TASK DIRECTIONS: An exact copy of every entry below is required, and no picture may appear in it.

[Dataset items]
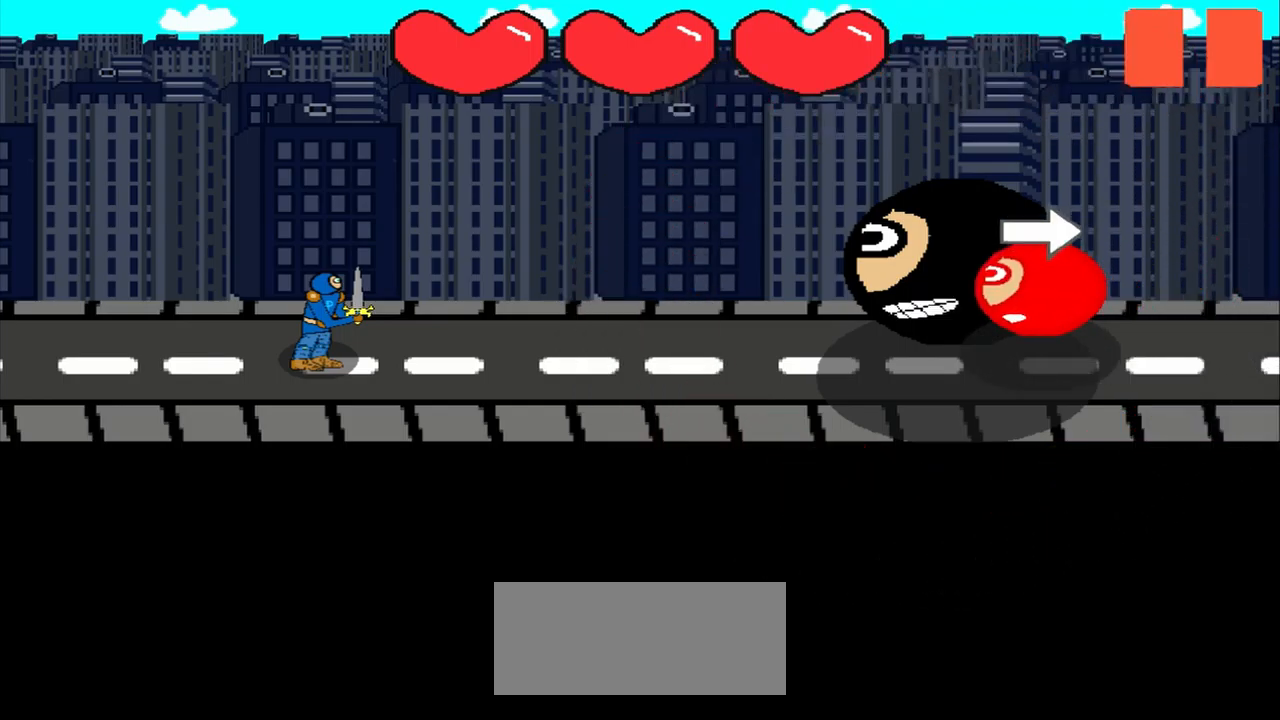
Gameplay with a controller (PlayStation layout); each line is a JSON object with the inputs held at the frame after it. "events" lists button and stick changes between this image and that frame as [ms after this image, input, new state], when the widget could be followed in between. Not read: L2 L3 R2 R3 right_stick.
{"buttons": [], "left_stick": "up-left", "events": [[125, "left_stick", "right"], [250, "left_stick", "center"], [458, "left_stick", "up-left"]]}
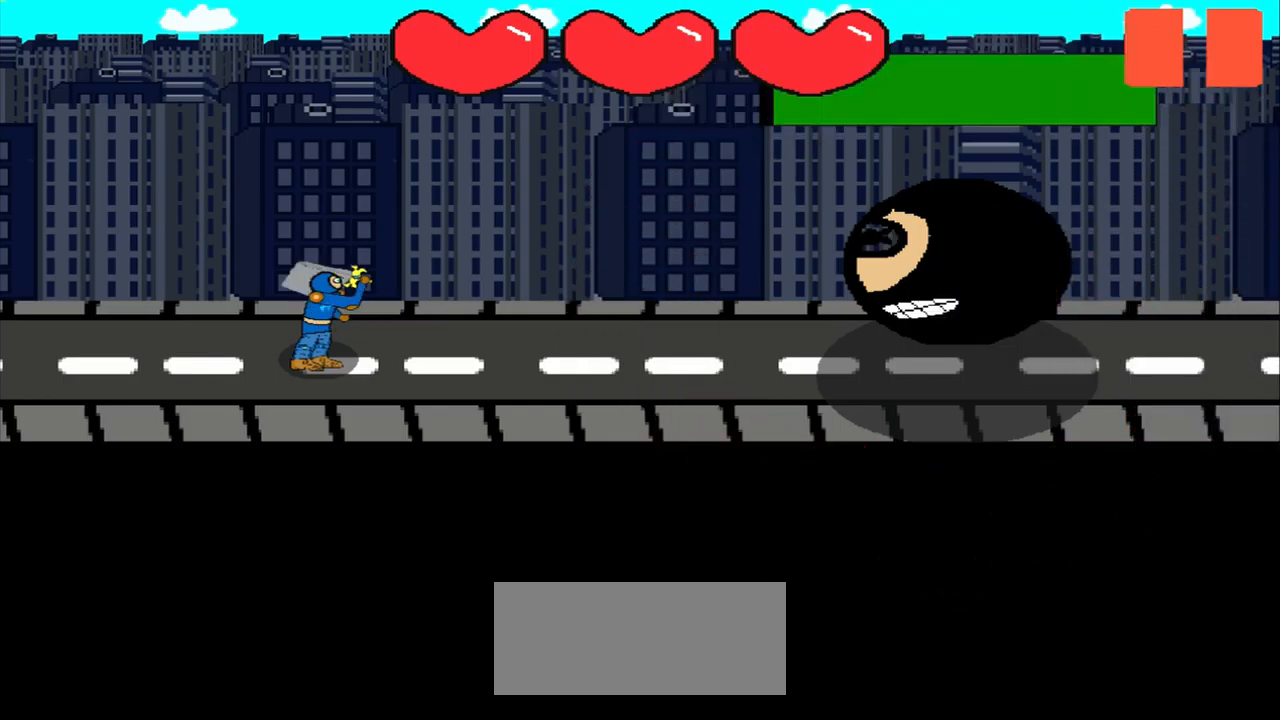
{"buttons": [], "left_stick": "center", "events": [[42, "left_stick", "center"], [375, "left_stick", "down"], [458, "left_stick", "center"]]}
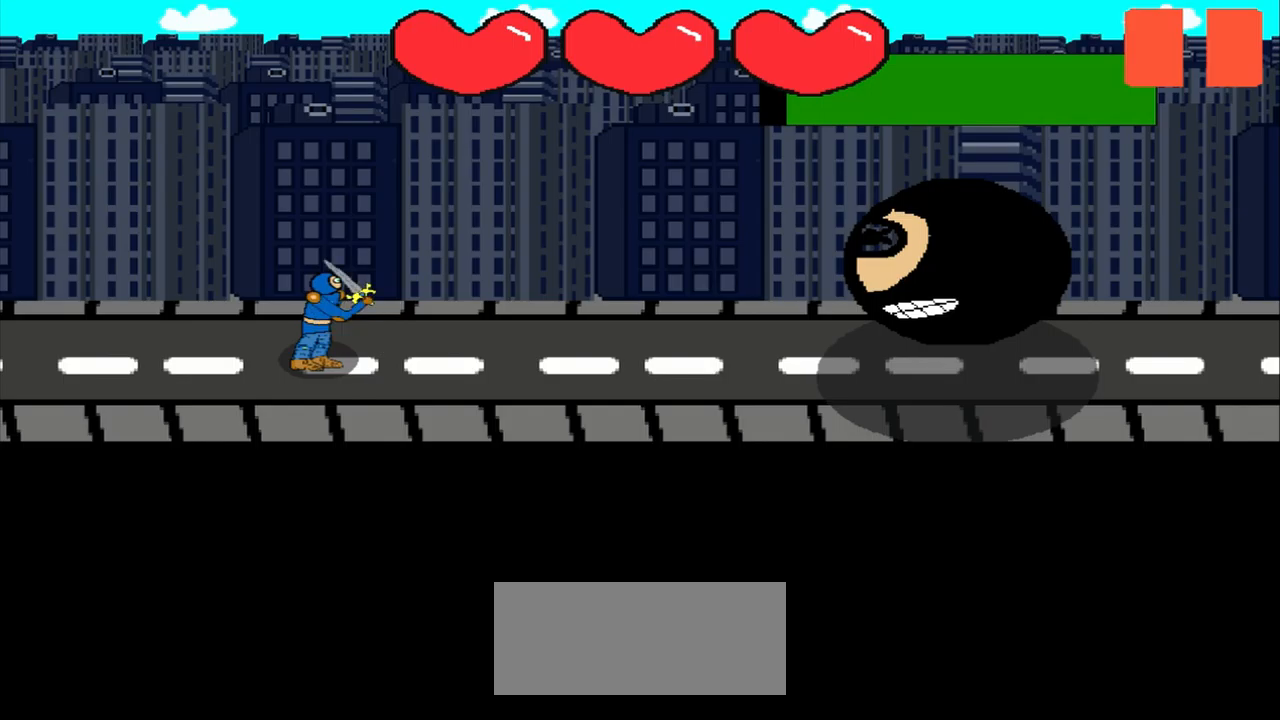
{"buttons": [], "left_stick": "left", "events": [[459, "left_stick", "left"]]}
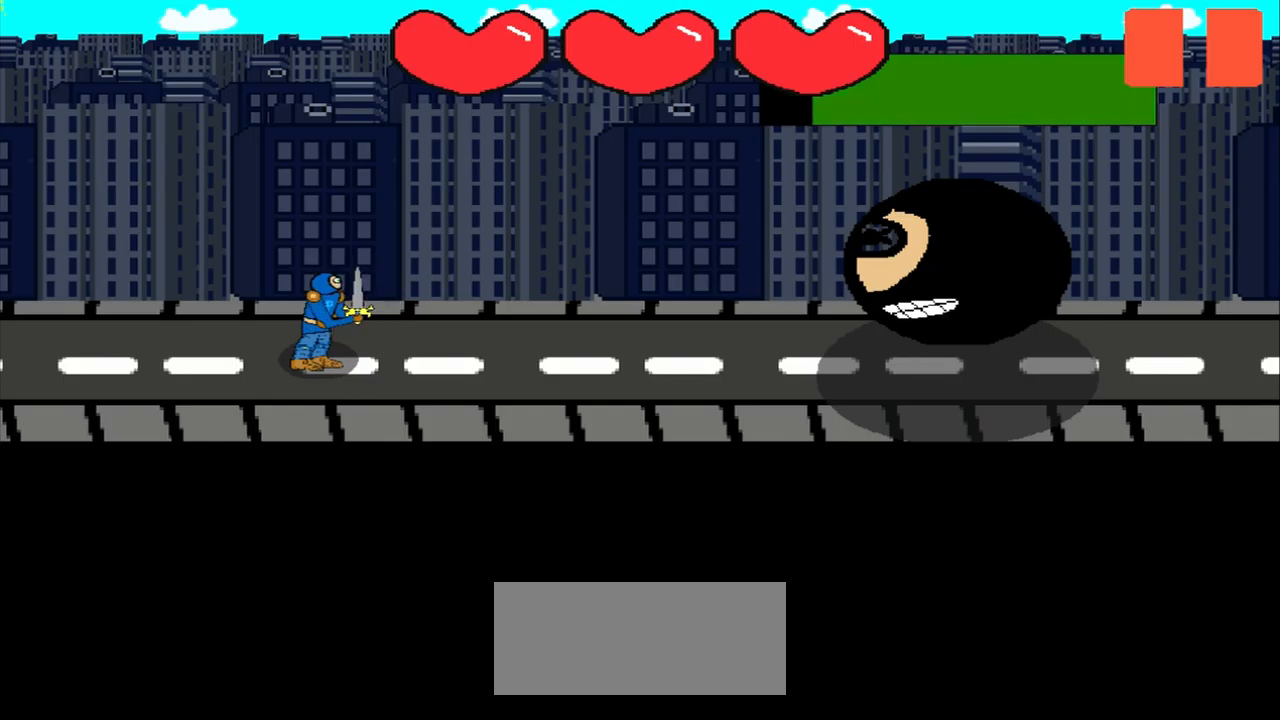
{"buttons": [], "left_stick": "center", "events": [[42, "left_stick", "center"], [250, "left_stick", "left"], [375, "left_stick", "center"]]}
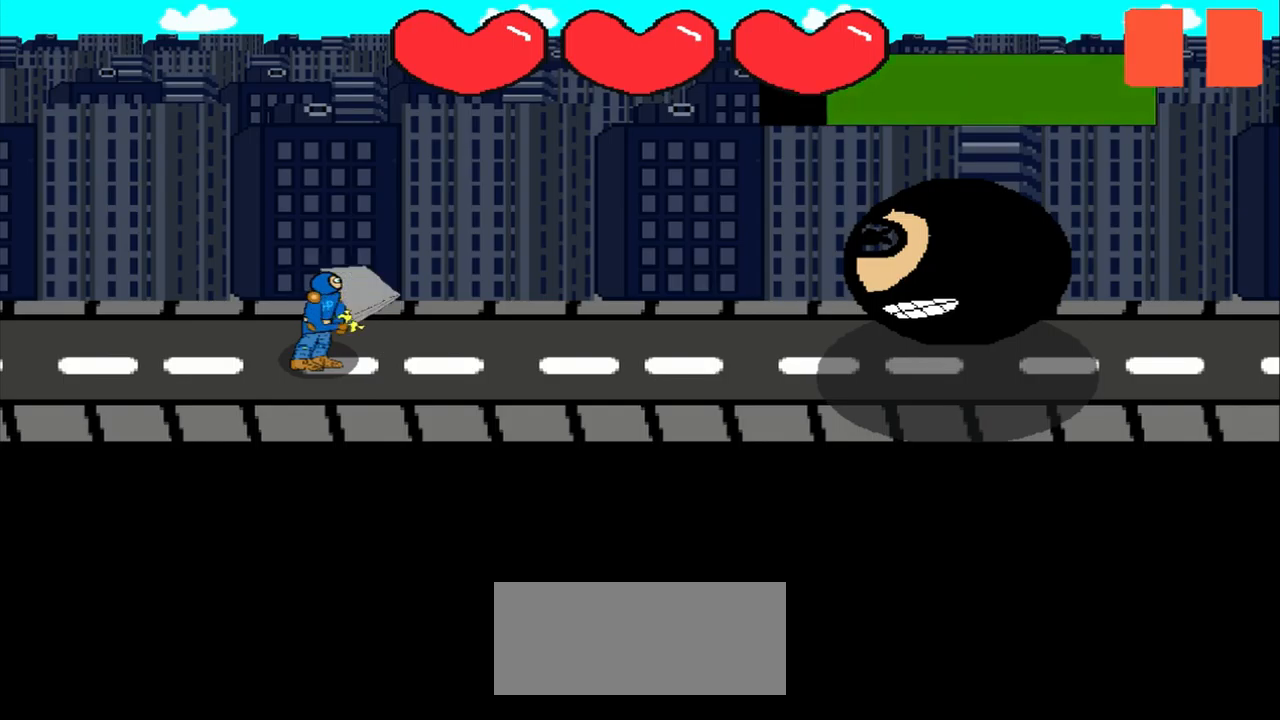
{"buttons": [], "left_stick": "up-left", "events": [[167, "left_stick", "down-left"], [250, "left_stick", "center"], [459, "left_stick", "up-left"]]}
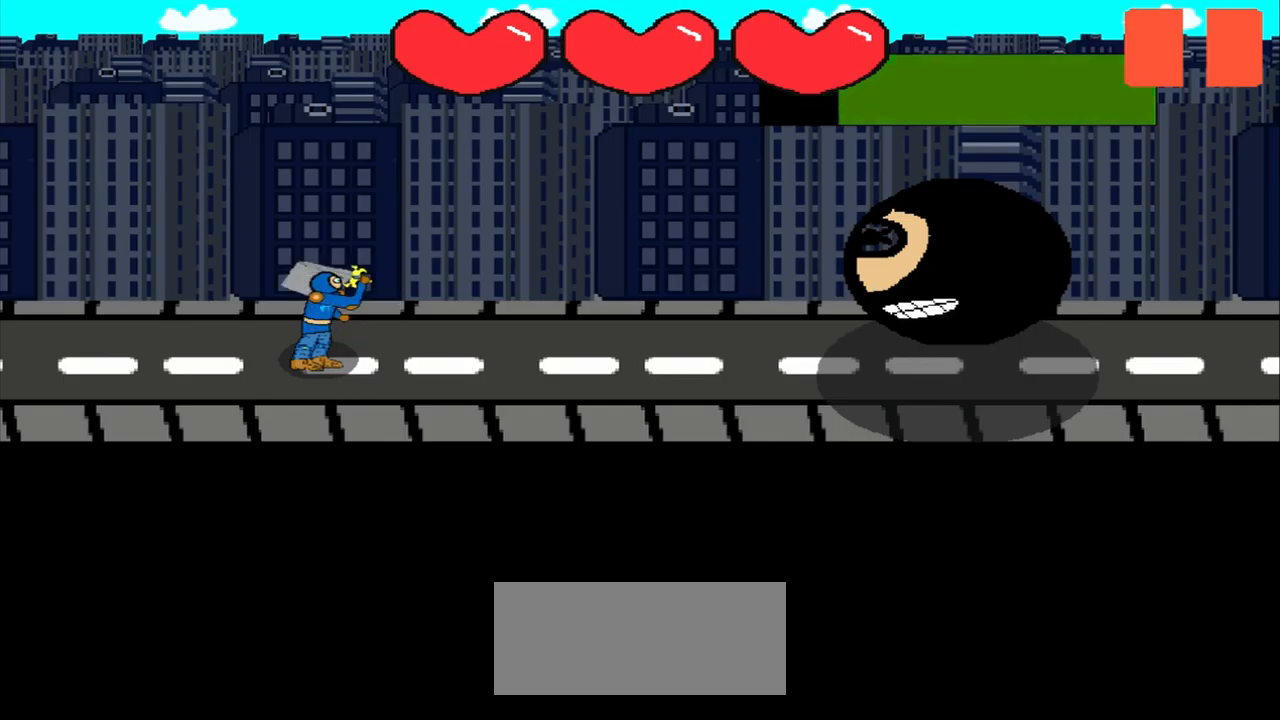
{"buttons": [], "left_stick": "right", "events": [[84, "left_stick", "center"], [375, "left_stick", "right"]]}
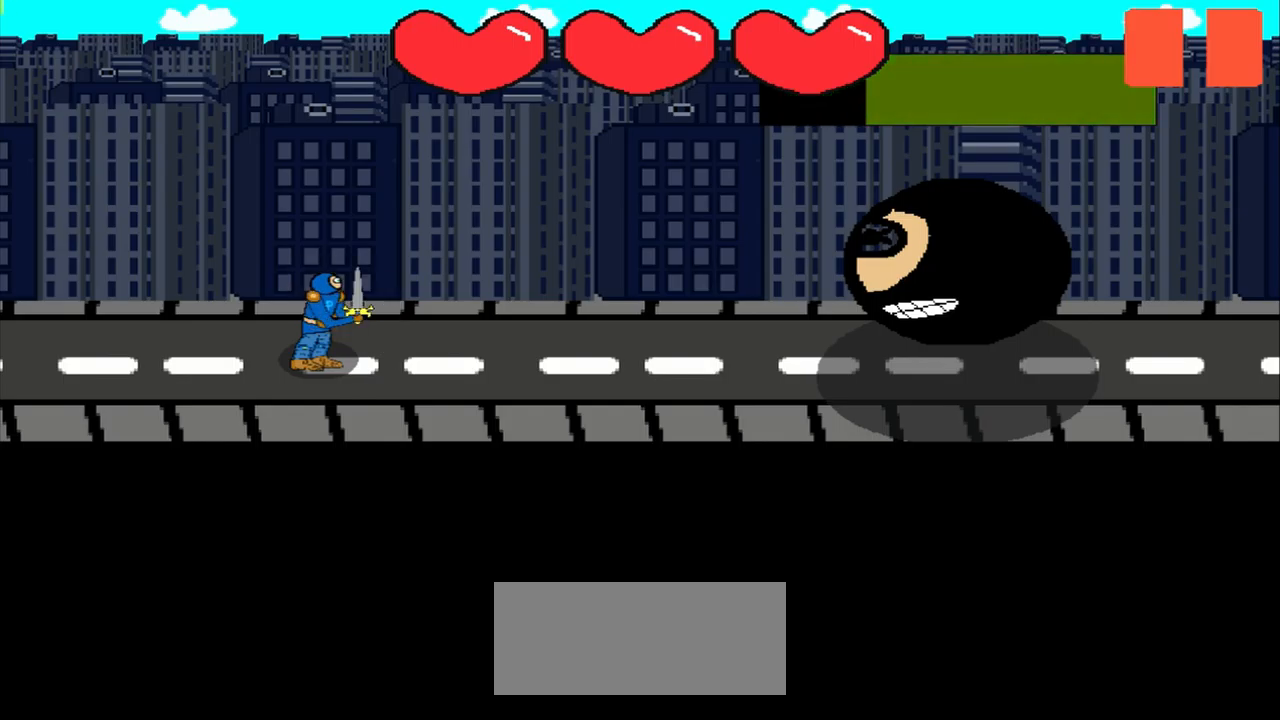
{"buttons": [], "left_stick": "center", "events": [[125, "left_stick", "center"]]}
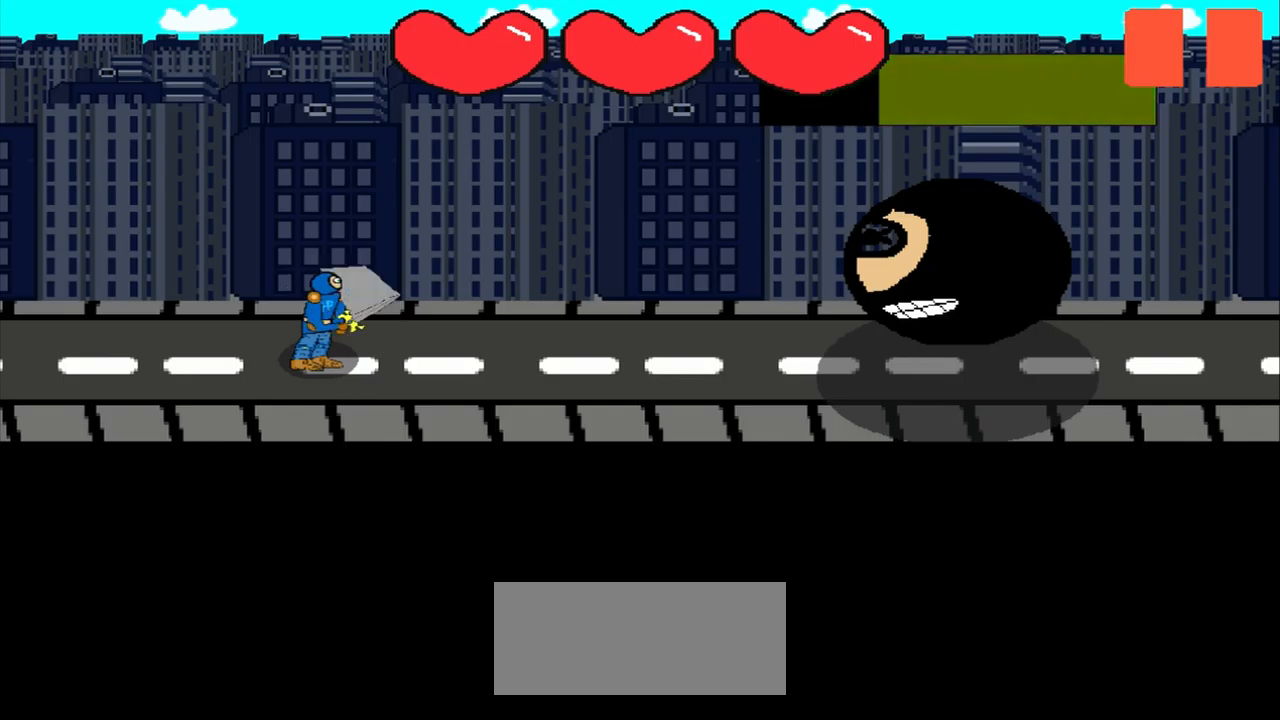
{"buttons": [], "left_stick": "right", "events": [[417, "left_stick", "right"]]}
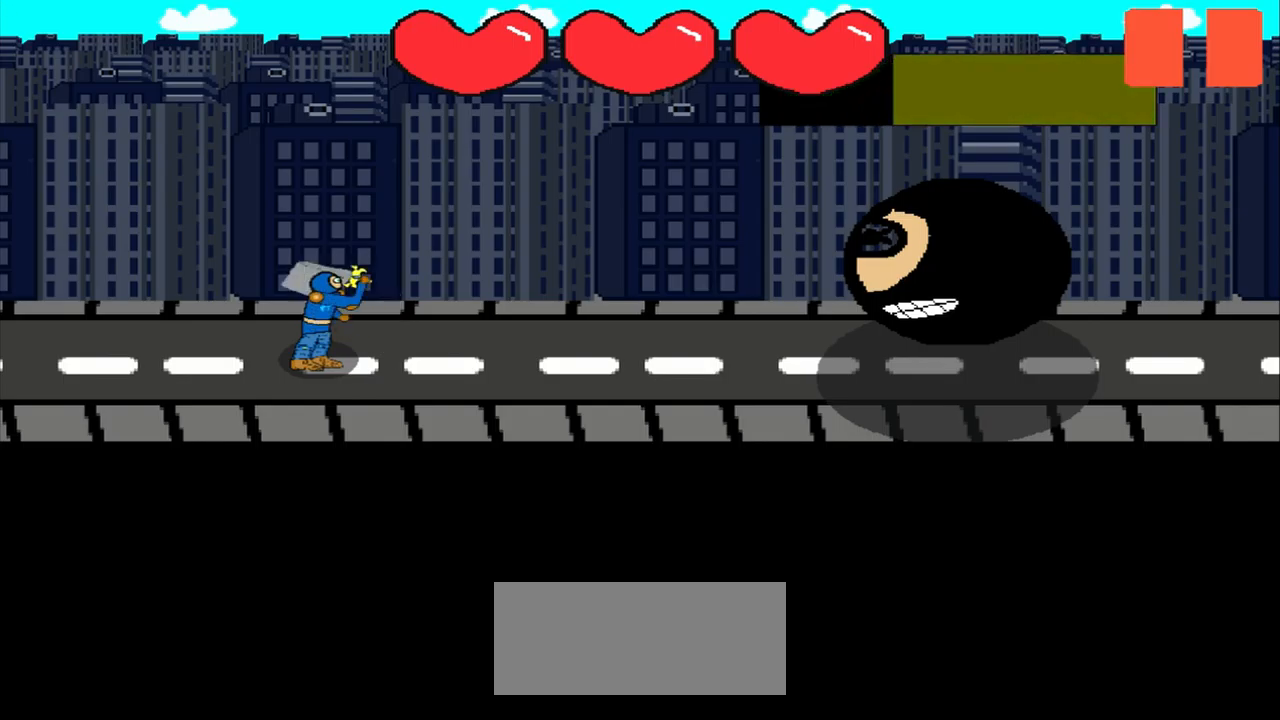
{"buttons": [], "left_stick": "center", "events": [[42, "left_stick", "center"]]}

RESPONSE TO THIS EXERCISE:
Gameplay with a controller (PlayStation layout); each line is a JSON object with the inputs held at the frame after it. "events" lists button and stick changes between this image and that frame as [ms after this image, input, new state], when the widget could be followed in between. Not read: L2 L3 R2 R3 right_stick.
{"buttons": [], "left_stick": "up-left", "events": [[125, "left_stick", "right"], [250, "left_stick", "center"], [458, "left_stick", "up-left"]]}
{"buttons": [], "left_stick": "center", "events": [[42, "left_stick", "center"], [375, "left_stick", "down"], [458, "left_stick", "center"]]}
{"buttons": [], "left_stick": "left", "events": [[459, "left_stick", "left"]]}
{"buttons": [], "left_stick": "center", "events": [[42, "left_stick", "center"], [250, "left_stick", "left"], [375, "left_stick", "center"]]}
{"buttons": [], "left_stick": "up-left", "events": [[167, "left_stick", "down-left"], [250, "left_stick", "center"], [459, "left_stick", "up-left"]]}
{"buttons": [], "left_stick": "right", "events": [[84, "left_stick", "center"], [375, "left_stick", "right"]]}
{"buttons": [], "left_stick": "center", "events": [[125, "left_stick", "center"]]}
{"buttons": [], "left_stick": "right", "events": [[417, "left_stick", "right"]]}
{"buttons": [], "left_stick": "center", "events": [[42, "left_stick", "center"]]}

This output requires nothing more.